WORK INSTRUCTION ▸
Identify all lines in the data containing the string "Right". Copy them out.

Saved entries ▸
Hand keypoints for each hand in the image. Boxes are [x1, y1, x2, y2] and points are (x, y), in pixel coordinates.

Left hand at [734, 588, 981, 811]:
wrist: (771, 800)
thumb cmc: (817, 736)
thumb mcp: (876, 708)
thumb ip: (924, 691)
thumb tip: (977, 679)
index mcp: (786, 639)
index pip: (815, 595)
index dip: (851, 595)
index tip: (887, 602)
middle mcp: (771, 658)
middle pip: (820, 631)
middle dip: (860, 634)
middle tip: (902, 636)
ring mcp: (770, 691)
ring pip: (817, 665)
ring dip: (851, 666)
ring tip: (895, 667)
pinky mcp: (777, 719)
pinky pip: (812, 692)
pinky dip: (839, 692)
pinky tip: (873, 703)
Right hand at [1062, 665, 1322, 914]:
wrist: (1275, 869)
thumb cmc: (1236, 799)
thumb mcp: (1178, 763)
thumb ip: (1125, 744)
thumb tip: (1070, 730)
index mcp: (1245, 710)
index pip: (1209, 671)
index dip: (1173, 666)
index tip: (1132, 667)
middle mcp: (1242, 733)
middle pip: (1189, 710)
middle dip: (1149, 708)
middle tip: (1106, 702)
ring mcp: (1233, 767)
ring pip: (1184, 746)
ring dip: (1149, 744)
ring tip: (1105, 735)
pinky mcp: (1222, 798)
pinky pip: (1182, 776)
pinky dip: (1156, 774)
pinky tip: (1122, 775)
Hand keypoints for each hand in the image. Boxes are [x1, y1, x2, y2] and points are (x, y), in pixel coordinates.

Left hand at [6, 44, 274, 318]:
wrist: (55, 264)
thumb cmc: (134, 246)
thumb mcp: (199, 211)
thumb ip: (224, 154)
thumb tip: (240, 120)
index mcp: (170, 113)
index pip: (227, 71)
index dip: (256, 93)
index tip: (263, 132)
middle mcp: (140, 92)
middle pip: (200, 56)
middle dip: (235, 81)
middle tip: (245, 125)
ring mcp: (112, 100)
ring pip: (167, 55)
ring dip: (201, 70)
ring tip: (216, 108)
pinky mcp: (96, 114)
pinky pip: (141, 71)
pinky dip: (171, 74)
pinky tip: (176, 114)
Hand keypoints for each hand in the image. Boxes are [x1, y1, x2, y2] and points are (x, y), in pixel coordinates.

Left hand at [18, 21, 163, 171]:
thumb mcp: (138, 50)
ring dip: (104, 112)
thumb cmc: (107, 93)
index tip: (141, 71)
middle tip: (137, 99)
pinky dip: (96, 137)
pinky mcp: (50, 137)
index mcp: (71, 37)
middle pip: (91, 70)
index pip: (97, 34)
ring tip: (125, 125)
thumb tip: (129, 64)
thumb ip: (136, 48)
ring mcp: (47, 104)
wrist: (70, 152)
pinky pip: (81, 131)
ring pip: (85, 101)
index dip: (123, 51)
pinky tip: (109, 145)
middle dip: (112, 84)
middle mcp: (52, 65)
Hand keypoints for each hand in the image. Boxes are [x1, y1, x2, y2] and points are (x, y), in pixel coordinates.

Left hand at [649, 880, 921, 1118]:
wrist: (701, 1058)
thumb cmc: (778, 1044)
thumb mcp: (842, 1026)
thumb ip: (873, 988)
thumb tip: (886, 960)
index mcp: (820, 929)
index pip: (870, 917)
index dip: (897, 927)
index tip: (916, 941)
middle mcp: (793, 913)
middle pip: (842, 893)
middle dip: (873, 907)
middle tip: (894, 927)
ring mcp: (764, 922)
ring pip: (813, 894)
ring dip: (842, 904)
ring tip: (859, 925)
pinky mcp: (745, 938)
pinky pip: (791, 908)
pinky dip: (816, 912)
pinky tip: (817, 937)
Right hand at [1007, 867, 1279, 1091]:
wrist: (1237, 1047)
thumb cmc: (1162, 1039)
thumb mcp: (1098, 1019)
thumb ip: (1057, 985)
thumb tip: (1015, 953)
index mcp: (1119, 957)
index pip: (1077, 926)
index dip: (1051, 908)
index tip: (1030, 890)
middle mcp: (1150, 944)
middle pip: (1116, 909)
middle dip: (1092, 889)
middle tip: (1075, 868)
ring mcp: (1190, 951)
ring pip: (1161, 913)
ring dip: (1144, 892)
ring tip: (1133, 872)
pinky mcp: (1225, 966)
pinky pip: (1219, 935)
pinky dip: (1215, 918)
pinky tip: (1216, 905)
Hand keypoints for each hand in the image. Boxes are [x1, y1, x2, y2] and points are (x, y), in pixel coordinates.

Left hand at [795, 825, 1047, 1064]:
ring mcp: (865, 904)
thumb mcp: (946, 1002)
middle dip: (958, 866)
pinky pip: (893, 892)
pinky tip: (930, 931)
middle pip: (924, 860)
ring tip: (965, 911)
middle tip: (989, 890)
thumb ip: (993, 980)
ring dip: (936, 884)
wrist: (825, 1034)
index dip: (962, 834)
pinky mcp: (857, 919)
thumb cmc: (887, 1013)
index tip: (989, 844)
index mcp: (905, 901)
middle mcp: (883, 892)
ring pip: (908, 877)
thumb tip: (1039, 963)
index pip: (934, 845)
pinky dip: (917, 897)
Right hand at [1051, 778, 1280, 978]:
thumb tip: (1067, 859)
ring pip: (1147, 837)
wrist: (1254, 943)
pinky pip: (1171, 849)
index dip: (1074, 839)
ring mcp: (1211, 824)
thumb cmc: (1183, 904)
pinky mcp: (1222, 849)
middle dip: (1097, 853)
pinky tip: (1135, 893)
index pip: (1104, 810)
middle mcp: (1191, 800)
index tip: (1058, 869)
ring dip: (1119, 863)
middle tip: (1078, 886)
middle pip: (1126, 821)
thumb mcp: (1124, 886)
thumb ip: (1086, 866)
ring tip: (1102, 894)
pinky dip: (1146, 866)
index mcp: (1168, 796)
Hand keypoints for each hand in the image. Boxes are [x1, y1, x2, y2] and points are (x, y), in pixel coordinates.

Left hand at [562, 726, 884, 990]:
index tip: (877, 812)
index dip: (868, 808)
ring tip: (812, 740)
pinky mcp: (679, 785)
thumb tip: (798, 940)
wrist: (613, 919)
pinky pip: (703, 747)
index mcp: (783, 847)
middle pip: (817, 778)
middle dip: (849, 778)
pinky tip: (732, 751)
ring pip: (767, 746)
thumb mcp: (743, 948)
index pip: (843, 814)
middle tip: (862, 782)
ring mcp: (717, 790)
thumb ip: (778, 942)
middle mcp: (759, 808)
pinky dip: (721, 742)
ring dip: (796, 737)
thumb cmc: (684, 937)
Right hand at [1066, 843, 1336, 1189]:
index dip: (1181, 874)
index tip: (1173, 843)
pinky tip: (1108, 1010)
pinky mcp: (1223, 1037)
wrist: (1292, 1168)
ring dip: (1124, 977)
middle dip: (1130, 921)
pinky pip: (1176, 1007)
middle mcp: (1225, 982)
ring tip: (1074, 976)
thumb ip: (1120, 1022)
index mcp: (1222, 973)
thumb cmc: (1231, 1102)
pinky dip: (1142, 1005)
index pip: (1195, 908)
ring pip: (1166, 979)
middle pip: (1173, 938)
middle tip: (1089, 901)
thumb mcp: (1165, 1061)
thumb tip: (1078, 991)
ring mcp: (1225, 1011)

RESULT OF THIS EXERCISE ▸
Right hand at [1062, 665, 1322, 914]:
Right hand at [1007, 867, 1279, 1091]:
Right hand at [1051, 778, 1280, 978]:
Right hand at [1066, 843, 1336, 1189]:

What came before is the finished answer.